Whether or not to seek new customer consents (either for the outsourcing alone or for the cross-border data transfer as well) is an issue that faces many UK companies wanting to send services offshore to lower-cost jurisdictions such as India. In our experience of Indian offshore deals this is particularly true of large institutions with lots of customer data. Indeed, for some the consent question amounts to a significant commercial issue.

As you might imagine the business case for going offshore could be demolished entirely if an organisation had to carry the additional cost of a time-consuming and inherently inefficient process to refresh hundreds of thousands – if not millions – of individual consents before call centre operatives in India could be allowed access to customers’ personal data. And then there is the very real associated risk of customer attrition during the consent-gathering process, which could be an even larger deterrent to offshoring.

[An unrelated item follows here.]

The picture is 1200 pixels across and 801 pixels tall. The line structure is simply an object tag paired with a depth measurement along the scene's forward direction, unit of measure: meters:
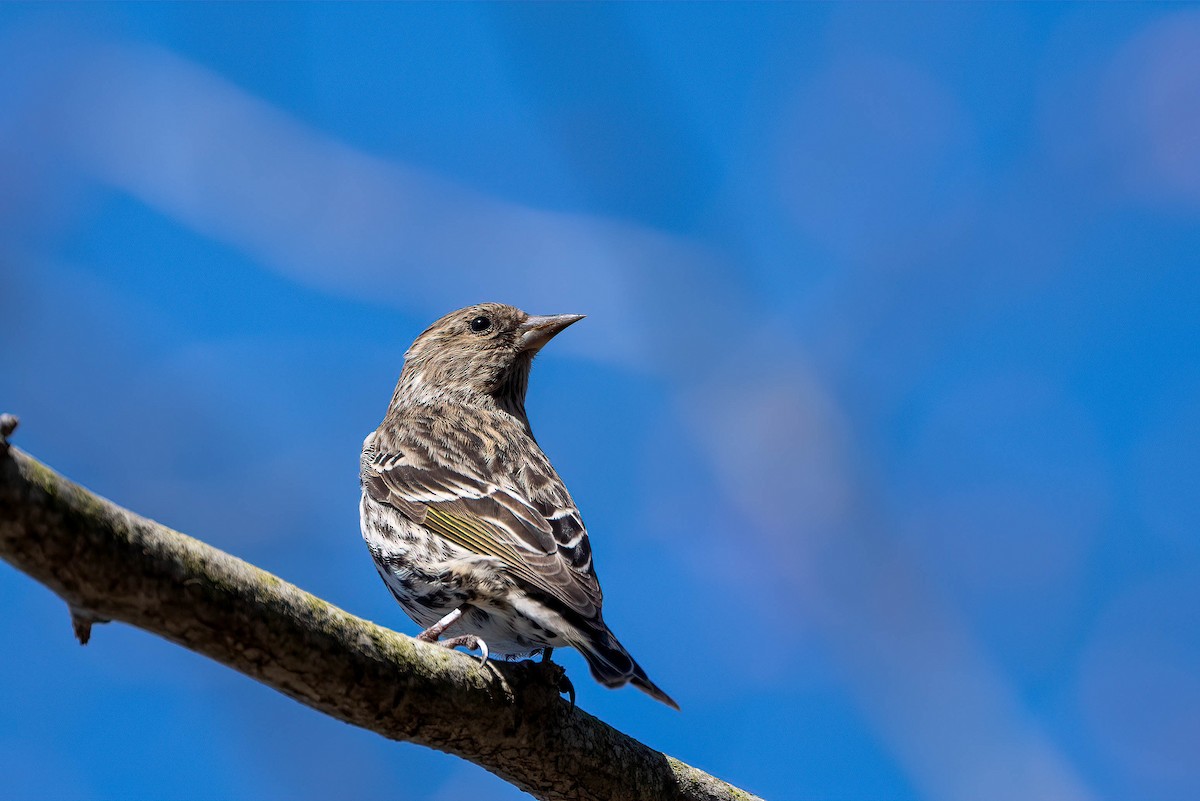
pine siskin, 8.80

No surprise then to see the press speculating about whether or not this aspect of data protection law might provide a basis for challenging the offshoring trend. The idea that a UK organisation might need to refresh its customer consents before going offshore is further bolstered by the fact that sensitive personal data will, in many cases, be involved in the transfer and, therefore, explicit (rather than implied) consent will be required. Even in the case of, say, a bank’s current account data, it is likely that sensitive personal data could be involved.

Nor is this the end of the problem. There is a supplementary argument that, in relation to customer data, an offshore service provider is not a data processor (ie, someone who does not determine the purposes for which personal data are processed) but is, instead, a data controller. There is no dispute that where an organization wants to disclose personal data to another data controller, consent is probably required.

A way through

By now you probably have your head in your hands. Weep no more.

In most cases the law provides a solution to these problems that enables UK organisations to avoid much of the cost and confusion, though not without recourse to intensive interpretative guidance from UK and European regulatory authorities and a heavily technical interpretation of the legislative provisions.

First the consents: the Data Protection Act is clearly focused on the purposes for which personal data are to be processed, not the method used. However, to avoid misleading data subjects who have already provided a consent, and to ensure that the processing is fair, the Data Protection Act does require data controllers to provide information concerning “the specific circumstances” in which personal data are processed.

For this reason we advise that even where an organisation is otherwise compliant in its offshoring activities it should nevertheless provide its customers with notification of (as opposed to obtaining consent for) the cross-border data transfers and, of course, if you choose to put a compliant data transfer contract in place, then you remove any need for a secondary, specific consent for the purposes of the cross-border data transfer prohibition under the Data Protection Act.

With regard to the argument that the service provider is a ‘data controller’ rather than a ‘data processor’: care needs to be taken to ensure that the service provider’s role is correctly interpreted in the light of these definitions because (again) the law is far from black and white on the difference between them. However, in our experience an outsource provider’s activities, generally speaking, fall within the ‘data processor’ definition. Hence no consent is required.

Finally, a note of caution: the specific facts of an offshore data transfer can change the analysis. For example, what if an organisation which has publicly declared that, as a matter of policy, it will not outsource offshore subsequently changes its mind? In our view, any customers that had chosen the organisation partly because of its original no offshoring policy could have a genuine complaint under the Data Protection Act if prior consent for the change of heart had not subsequently been sought.